### TRY IT:
Lines from the one containing "RESTAURANT & TRAITEUR L’ANTIDOTE" through the end of the entries below: set them down exactly, both ends included, with nothing added.

Collected data
* * * * * * *

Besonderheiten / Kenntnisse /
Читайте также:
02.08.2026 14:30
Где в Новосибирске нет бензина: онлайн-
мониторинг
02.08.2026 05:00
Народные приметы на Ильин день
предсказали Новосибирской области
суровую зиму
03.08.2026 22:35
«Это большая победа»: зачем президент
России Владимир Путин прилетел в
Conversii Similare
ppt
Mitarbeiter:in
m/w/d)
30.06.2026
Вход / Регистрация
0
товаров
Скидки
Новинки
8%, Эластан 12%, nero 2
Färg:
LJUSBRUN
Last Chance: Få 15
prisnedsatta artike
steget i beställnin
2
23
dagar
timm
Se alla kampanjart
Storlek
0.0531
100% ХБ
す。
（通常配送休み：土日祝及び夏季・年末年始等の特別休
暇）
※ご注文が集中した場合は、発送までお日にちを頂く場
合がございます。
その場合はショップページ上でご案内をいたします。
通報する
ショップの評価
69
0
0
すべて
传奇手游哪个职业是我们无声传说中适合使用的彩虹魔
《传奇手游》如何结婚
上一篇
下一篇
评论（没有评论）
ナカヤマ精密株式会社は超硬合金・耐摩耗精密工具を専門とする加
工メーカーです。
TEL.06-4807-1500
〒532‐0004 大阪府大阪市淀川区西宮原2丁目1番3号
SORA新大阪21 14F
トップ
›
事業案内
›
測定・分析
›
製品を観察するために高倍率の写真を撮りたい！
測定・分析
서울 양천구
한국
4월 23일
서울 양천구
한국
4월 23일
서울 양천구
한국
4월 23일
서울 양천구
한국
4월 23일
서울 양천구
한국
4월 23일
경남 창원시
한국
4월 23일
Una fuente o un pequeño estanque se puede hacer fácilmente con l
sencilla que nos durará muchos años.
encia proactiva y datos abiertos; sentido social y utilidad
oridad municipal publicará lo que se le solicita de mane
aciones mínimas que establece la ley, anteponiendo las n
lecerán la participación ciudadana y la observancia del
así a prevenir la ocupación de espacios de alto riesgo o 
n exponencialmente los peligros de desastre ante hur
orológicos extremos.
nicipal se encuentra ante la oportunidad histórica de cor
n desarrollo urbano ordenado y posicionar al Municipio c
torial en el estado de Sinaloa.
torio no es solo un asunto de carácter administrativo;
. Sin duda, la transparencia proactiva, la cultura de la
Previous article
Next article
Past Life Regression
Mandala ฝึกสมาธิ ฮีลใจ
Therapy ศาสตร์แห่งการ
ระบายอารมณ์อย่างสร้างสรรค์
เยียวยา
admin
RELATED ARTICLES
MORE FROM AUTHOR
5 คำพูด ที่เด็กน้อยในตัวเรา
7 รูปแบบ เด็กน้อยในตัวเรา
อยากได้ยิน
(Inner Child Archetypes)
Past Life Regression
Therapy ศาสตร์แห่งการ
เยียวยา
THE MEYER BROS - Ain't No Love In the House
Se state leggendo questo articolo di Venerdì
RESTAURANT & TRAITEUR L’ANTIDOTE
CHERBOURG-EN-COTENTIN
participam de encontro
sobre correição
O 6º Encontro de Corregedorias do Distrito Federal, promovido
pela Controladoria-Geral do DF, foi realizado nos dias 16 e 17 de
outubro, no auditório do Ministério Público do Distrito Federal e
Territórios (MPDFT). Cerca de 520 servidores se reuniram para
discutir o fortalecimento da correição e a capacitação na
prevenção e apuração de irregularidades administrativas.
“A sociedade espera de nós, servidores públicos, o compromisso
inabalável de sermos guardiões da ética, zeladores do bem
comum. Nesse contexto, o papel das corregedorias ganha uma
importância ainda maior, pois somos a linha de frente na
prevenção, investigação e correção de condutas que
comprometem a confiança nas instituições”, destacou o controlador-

* * * * * * *

### RESPONSE AREA:
RESTAURANT & TRAITEUR L’ANTIDOTE
CHERBOURG-EN-COTENTIN
participam de encontro
sobre correição
O 6º Encontro de Corregedorias do Distrito Federal, promovido
pela Controladoria-Geral do DF, foi realizado nos dias 16 e 17 de
outubro, no auditório do Ministério Público do Distrito Federal e
Territórios (MPDFT). Cerca de 520 servidores se reuniram para
discutir o fortalecimento da correição e a capacitação na
prevenção e apuração de irregularidades administrativas.
“A sociedade espera de nós, servidores públicos, o compromisso
inabalável de sermos guardiões da ética, zeladores do bem
comum. Nesse contexto, o papel das corregedorias ganha uma
importância ainda maior, pois somos a linha de frente na
prevenção, investigação e correção de condutas que
comprometem a confiança nas instituições”, destacou o controlador-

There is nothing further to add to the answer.